Particle-Based Stochastic Reaction-Diffusion Models: Mean field limits and fluctuation corrections.
Presenter
September 14, 2024
Abstract
Particle-based stochastic reaction-diffusion (PBSRD) models are a popular approach for studying biological systems involving both noise in the reaction process and diffusive transport. In this work we derive coarse-grained deterministic partial integro-differential equation (PIDE) models that provide a mean field approximation to the volume reactivity PBSRD model, a model commonly used for studying cellular processes.
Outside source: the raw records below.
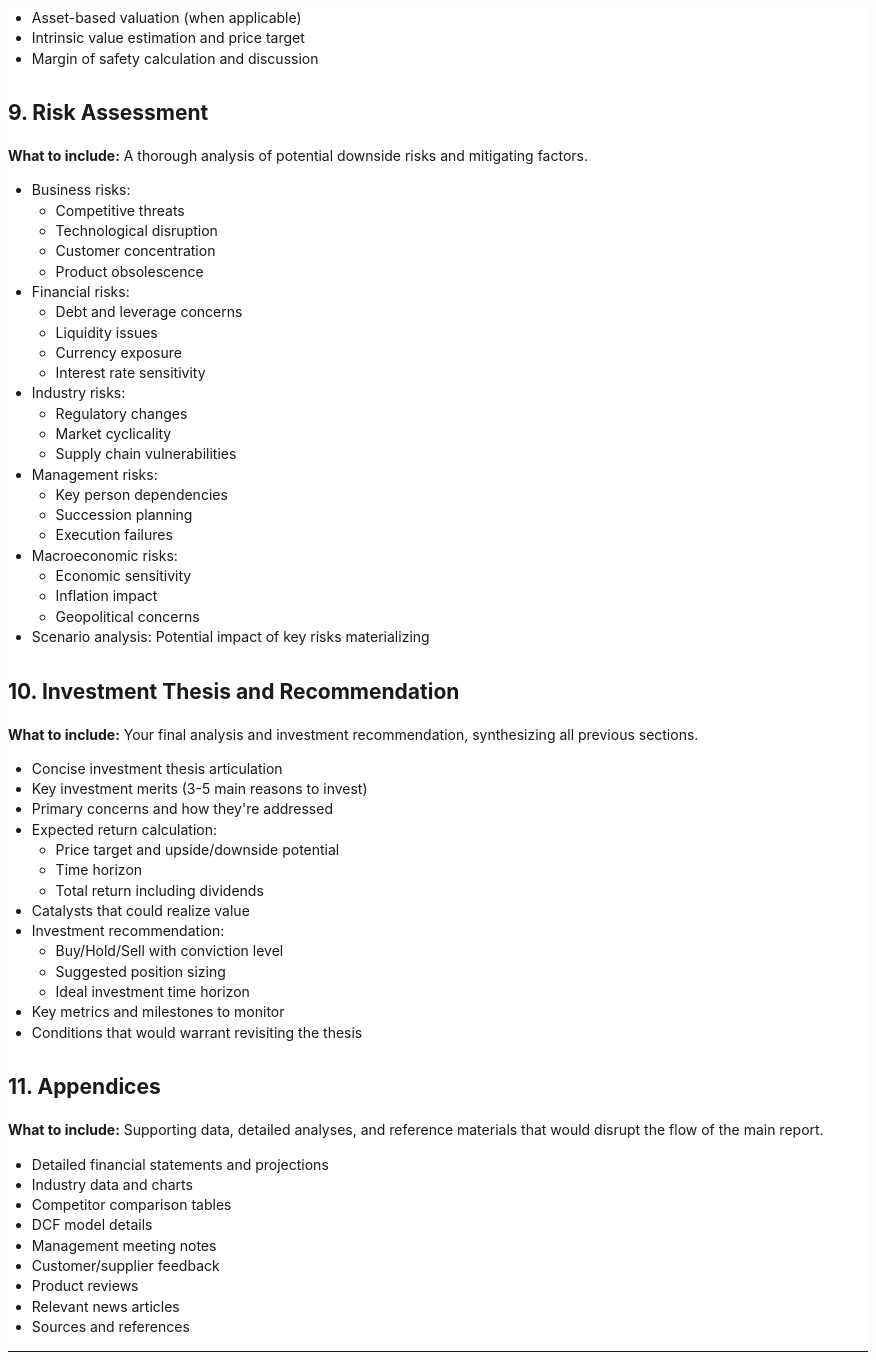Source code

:   - Asset-based valuation (when applicable)
- Intrinsic value estimation and price target
- Margin of safety calculation and discussion

## 9. Risk Assessment
**What to include:** A thorough analysis of potential downside risks and mitigating factors.
- Business risks:
  - Competitive threats
  - Technological disruption
  - Customer concentration
  - Product obsolescence
- Financial risks:
  - Debt and leverage concerns
  - Liquidity issues
  - Currency exposure
  - Interest rate sensitivity
- Industry risks:
  - Regulatory changes
  - Market cyclicality
  - Supply chain vulnerabilities
- Management risks:
  - Key person dependencies
  - Succession planning
  - Execution failures
- Macroeconomic risks:
  - Economic sensitivity
  - Inflation impact
  - Geopolitical concerns
- Scenario analysis: Potential impact of key risks materializing

## 10. Investment Thesis and Recommendation
**What to include:** Your final analysis and investment recommendation, synthesizing all previous sections.
- Concise investment thesis articulation
- Key investment merits (3-5 main reasons to invest)
- Primary concerns and how they're addressed
- Expected return calculation:
  - Price target and upside/downside potential
  - Time horizon
  - Total return including dividends
- Catalysts that could realize value
- Investment recommendation:
  - Buy/Hold/Sell with conviction level
  - Suggested position sizing
  - Ideal investment time horizon
- Key metrics and milestones to monitor
- Conditions that would warrant revisiting the thesis

## 11. Appendices
**What to include:** Supporting data, detailed analyses, and reference materials that would disrupt the flow of the main report.
- Detailed financial statements and projections
- Industry data and charts
- Competitor comparison tables
- DCF model details
- Management meeting notes
- Customer/supplier feedback
- Product reviews
- Relevant news articles
- Sources and references

---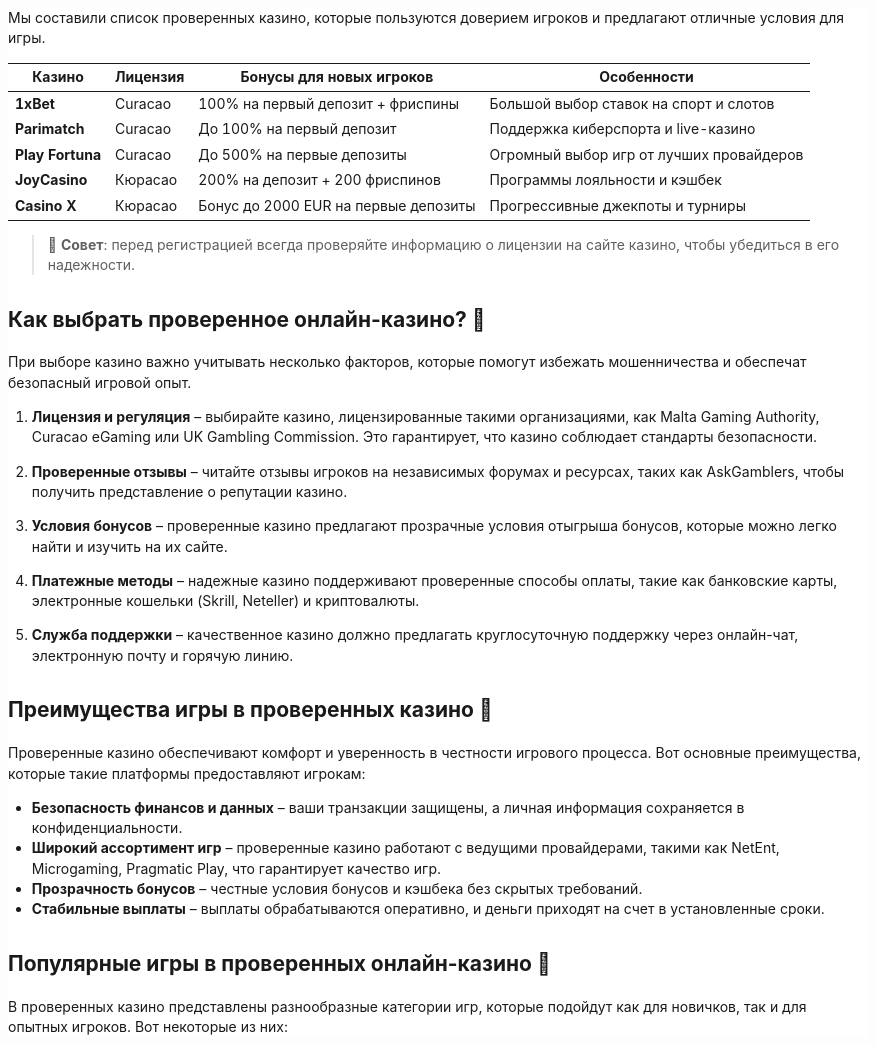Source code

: Мы составили список проверенных казино, которые пользуются доверием игроков и предлагают отличные условия для игры.

| Казино              | Лицензия                       | Бонусы для новых игроков       | Особенности                        |
|---------------------|--------------------------------|---------------------------------|------------------------------------|
| **1xBet**          | Curacao                        | 100% на первый депозит + фриспины | Большой выбор ставок на спорт и слотов |
| **Parimatch**      | Curacao                        | До 100% на первый депозит       | Поддержка киберспорта и live-казино |
| **Play Fortuna**   | Curacao                        | До 500% на первые депозиты      | Огромный выбор игр от лучших провайдеров |
| **JoyCasino**      | Кюрасао                        | 200% на депозит + 200 фриспинов | Программы лояльности и кэшбек       |
| **Casino X**       | Кюрасао                        | Бонус до 2000 EUR на первые депозиты | Прогрессивные джекпоты и турниры |

> 🎯 **Совет**: перед регистрацией всегда проверяйте информацию о лицензии на сайте казино, чтобы убедиться в его надежности.

## Как выбрать проверенное онлайн-казино? 📝

При выборе казино важно учитывать несколько факторов, которые помогут избежать мошенничества и обеспечат безопасный игровой опыт. 

1. **Лицензия и регуляция** – выбирайте казино, лицензированные такими организациями, как Malta Gaming Authority, Curacao eGaming или UK Gambling Commission. Это гарантирует, что казино соблюдает стандарты безопасности.
   
2. **Проверенные отзывы** – читайте отзывы игроков на независимых форумах и ресурсах, таких как AskGamblers, чтобы получить представление о репутации казино.

3. **Условия бонусов** – проверенные казино предлагают прозрачные условия отыгрыша бонусов, которые можно легко найти и изучить на их сайте.

4. **Платежные методы** – надежные казино поддерживают проверенные способы оплаты, такие как банковские карты, электронные кошельки (Skrill, Neteller) и криптовалюты.

5. **Служба поддержки** – качественное казино должно предлагать круглосуточную поддержку через онлайн-чат, электронную почту и горячую линию.

## Преимущества игры в проверенных казино 🎉

Проверенные казино обеспечивают комфорт и уверенность в честности игрового процесса. Вот основные преимущества, которые такие платформы предоставляют игрокам:

- **Безопасность финансов и данных** – ваши транзакции защищены, а личная информация сохраняется в конфиденциальности.
- **Широкий ассортимент игр** – проверенные казино работают с ведущими провайдерами, такими как NetEnt, Microgaming, Pragmatic Play, что гарантирует качество игр.
- **Прозрачность бонусов** – честные условия бонусов и кэшбека без скрытых требований.
- **Стабильные выплаты** – выплаты обрабатываются оперативно, и деньги приходят на счет в установленные сроки.

## Популярные игры в проверенных онлайн-казино 🎲

В проверенных казино представлены разнообразные категории игр, которые подойдут как для новичков, так и для опытных игроков. Вот некоторые из них:
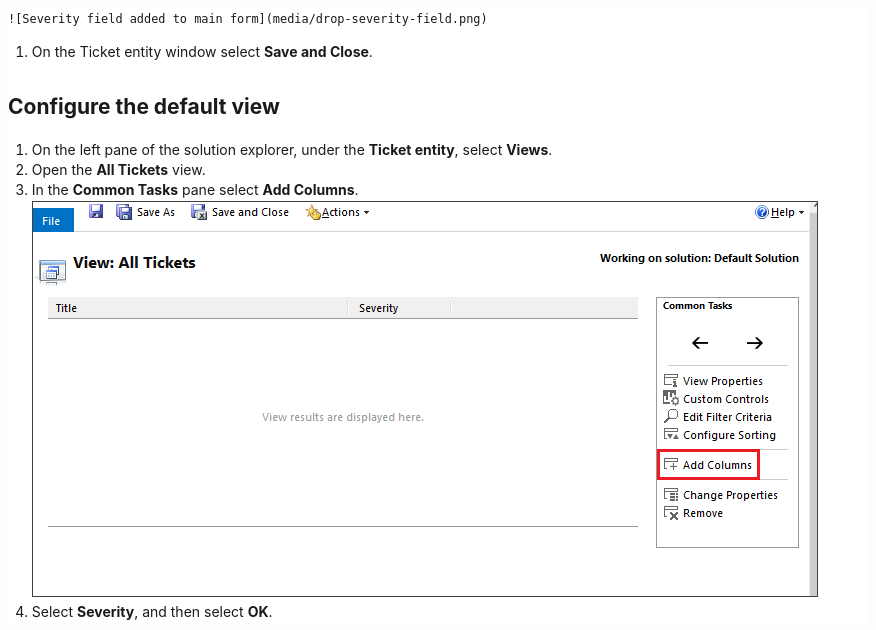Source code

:     ![Severity field added to main form](media/drop-severity-field.png)
1. On the Ticket entity window select **Save and Close**.

## Configure the default view

1. On the left pane of the solution explorer, under the **Ticket entity**, select **Views**.
1. Open the **All Tickets** view.
1. In the **Common Tasks** pane select **Add Columns**.
    ![Add columns for view](media/addcolumns.png)
1. Select **Severity**, and then select **OK**.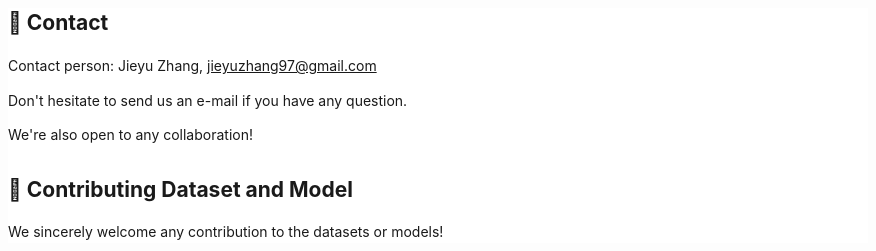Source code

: ## 🔧  Contact

Contact person: Jieyu Zhang, [jieyuzhang97@gmail.com](mailto:jieyuzhang97@gmail.com)

Don't hesitate to send us an e-mail if you have any question.

We're also open to any collaboration!

## 🔧  Contributing Dataset and Model

We sincerely welcome any contribution to the datasets or models!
We formulate a weak measure-valued stochastic process (MVSP) representation for the volume reactivity PBSRD model, demonstrating for a simplified but representative system that it is consistent with the commonly used Doi Fock Space representation of the corresponding forward equation. We then prove, (a): the convergence of the general volume reactivity model MVSP to the mean field PIDEs in the large-population (i.e. thermodynamic) limit, and (b): the next order fluctuation correction to the mean field limit, which satisfies systems of stochastic PIDEs with Gaussian noise. Numerical examples are presented to illustrate how such approximations can enable the accurate estimation of higher order statistics of the underlying PBSRD model. Time permitting, I will also discuss the reduction of the underdamped to the overdamped case in the setting PBSRD models. This is joint work with Samuel Isaacson, Max Heldman, Jingwei Ma, Qianhan Liu and Chen Yao.